Records excerpted from a collection:
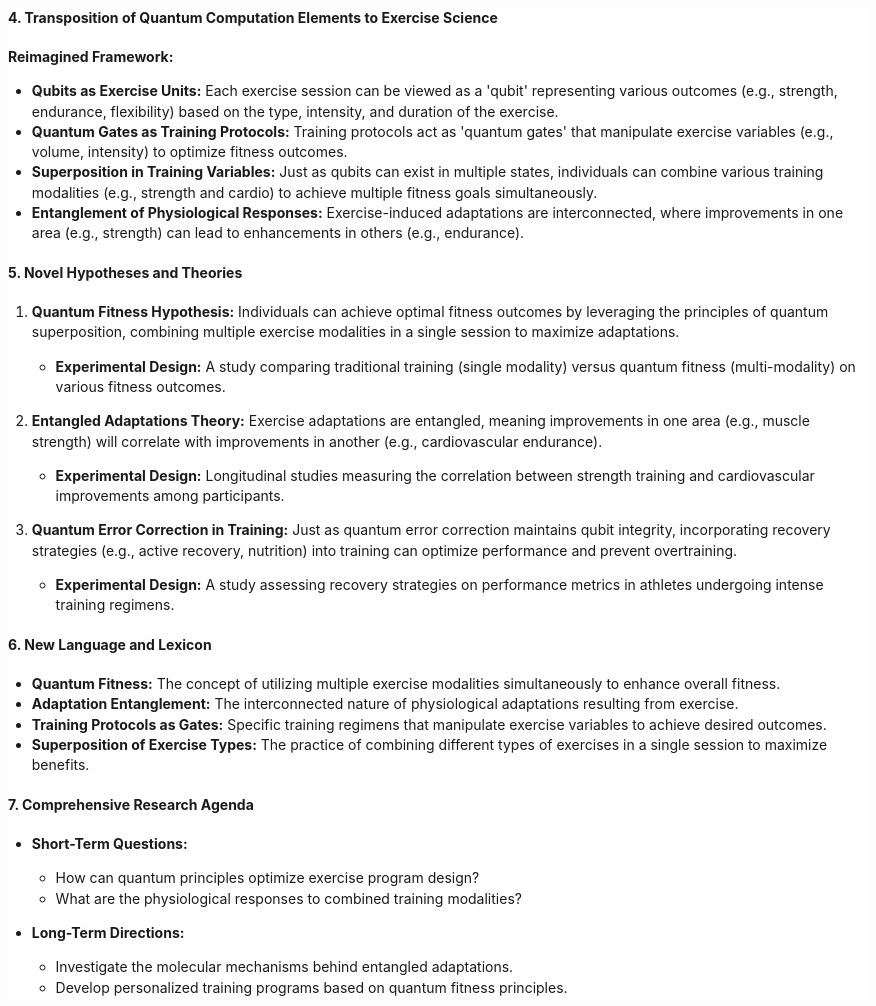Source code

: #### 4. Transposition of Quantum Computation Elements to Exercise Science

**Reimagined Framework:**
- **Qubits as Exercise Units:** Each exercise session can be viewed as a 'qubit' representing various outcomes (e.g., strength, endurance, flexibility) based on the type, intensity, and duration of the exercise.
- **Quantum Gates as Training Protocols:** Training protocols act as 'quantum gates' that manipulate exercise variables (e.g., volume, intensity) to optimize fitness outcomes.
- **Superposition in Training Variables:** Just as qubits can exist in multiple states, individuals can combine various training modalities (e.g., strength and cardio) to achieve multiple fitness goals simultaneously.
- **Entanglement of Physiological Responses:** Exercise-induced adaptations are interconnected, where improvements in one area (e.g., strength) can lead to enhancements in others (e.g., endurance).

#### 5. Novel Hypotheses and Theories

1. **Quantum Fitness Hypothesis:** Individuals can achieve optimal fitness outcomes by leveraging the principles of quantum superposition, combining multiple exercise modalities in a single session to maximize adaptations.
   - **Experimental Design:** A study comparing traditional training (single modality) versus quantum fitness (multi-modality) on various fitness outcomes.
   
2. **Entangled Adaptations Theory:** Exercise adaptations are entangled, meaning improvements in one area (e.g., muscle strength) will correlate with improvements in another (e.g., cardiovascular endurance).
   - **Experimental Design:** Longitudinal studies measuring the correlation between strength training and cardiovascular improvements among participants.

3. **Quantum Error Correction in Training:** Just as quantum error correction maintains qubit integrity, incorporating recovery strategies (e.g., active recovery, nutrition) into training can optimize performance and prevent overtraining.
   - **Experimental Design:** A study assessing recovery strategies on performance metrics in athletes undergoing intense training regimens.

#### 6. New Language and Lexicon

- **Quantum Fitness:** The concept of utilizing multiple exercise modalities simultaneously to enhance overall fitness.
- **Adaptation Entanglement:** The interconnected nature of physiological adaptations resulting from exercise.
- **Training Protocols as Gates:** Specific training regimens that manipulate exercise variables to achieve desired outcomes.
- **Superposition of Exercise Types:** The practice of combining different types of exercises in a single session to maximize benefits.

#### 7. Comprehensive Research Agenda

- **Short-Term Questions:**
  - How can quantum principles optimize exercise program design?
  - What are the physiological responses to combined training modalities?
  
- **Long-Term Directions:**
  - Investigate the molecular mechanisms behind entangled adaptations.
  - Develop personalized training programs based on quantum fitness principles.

## WORK INSTRUCTIONS
Only the lines from the start of the records through the line containing "- **Qubits as" should be repeated, word for word, with the pictures left out.

## RESPONSE AREA
Source code

: #### 4. Transposition of Quantum Computation Elements to Exercise Science

**Reimagined Framework:**
- **Qubits as Exercise Units:** Each exercise session can be viewed as a 'qubit' representing various outcomes (e.g., strength, endurance, flexibility) based on the type, intensity, and duration of the exercise.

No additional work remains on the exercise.